— Job —
Repeat all the data that appears below, keeping it exact.

[[ Data extract open ]]

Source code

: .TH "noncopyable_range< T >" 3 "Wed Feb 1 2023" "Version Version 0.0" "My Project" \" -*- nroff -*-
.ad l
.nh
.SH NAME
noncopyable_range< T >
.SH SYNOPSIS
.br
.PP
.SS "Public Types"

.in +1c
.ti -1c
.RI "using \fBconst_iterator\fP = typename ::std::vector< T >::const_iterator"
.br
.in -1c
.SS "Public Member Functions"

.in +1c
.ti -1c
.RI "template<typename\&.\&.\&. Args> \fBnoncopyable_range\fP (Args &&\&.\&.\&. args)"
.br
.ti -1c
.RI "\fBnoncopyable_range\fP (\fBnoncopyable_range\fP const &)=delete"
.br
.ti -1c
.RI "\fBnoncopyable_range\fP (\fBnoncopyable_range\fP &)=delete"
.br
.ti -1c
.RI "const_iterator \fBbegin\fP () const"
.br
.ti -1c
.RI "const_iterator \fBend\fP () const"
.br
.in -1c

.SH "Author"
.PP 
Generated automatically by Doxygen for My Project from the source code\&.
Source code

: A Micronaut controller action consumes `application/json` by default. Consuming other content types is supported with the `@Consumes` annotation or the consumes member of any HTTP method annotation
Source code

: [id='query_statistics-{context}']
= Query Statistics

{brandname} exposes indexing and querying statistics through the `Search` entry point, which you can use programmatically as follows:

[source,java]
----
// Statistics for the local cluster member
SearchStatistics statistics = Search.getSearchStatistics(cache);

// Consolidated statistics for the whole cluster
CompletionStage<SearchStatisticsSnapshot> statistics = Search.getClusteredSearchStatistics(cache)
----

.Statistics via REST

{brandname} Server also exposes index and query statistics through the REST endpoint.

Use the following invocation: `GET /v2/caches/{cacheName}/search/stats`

[[ Data extract closed ]]

— Solution to this exercise —
Source code

: .TH "noncopyable_range< T >" 3 "Wed Feb 1 2023" "Version Version 0.0" "My Project" \" -*- nroff -*-
.ad l
.nh
.SH NAME
noncopyable_range< T >
.SH SYNOPSIS
.br
.PP
.SS "Public Types"

.in +1c
.ti -1c
.RI "using \fBconst_iterator\fP = typename ::std::vector< T >::const_iterator"
.br
.in -1c
.SS "Public Member Functions"

.in +1c
.ti -1c
.RI "template<typename\&.\&.\&. Args> \fBnoncopyable_range\fP (Args &&\&.\&.\&. args)"
.br
.ti -1c
.RI "\fBnoncopyable_range\fP (\fBnoncopyable_range\fP const &)=delete"
.br
.ti -1c
.RI "\fBnoncopyable_range\fP (\fBnoncopyable_range\fP &)=delete"
.br
.ti -1c
.RI "const_iterator \fBbegin\fP () const"
.br
.ti -1c
.RI "const_iterator \fBend\fP () const"
.br
.in -1c

.SH "Author"
.PP 
Generated automatically by Doxygen for My Project from the source code\&.
Source code

: A Micronaut controller action consumes `application/json` by default. Consuming other content types is supported with the `@Consumes` annotation or the consumes member of any HTTP method annotation
Source code

: [id='query_statistics-{context}']
= Query Statistics

{brandname} exposes indexing and querying statistics through the `Search` entry point, which you can use programmatically as follows:

[source,java]
----
// Statistics for the local cluster member
SearchStatistics statistics = Search.getSearchStatistics(cache);

// Consolidated statistics for the whole cluster
CompletionStage<SearchStatisticsSnapshot> statistics = Search.getClusteredSearchStatistics(cache)
----

.Statistics via REST

{brandname} Server also exposes index and query statistics through the REST endpoint.

Use the following invocation: `GET /v2/caches/{cacheName}/search/stats`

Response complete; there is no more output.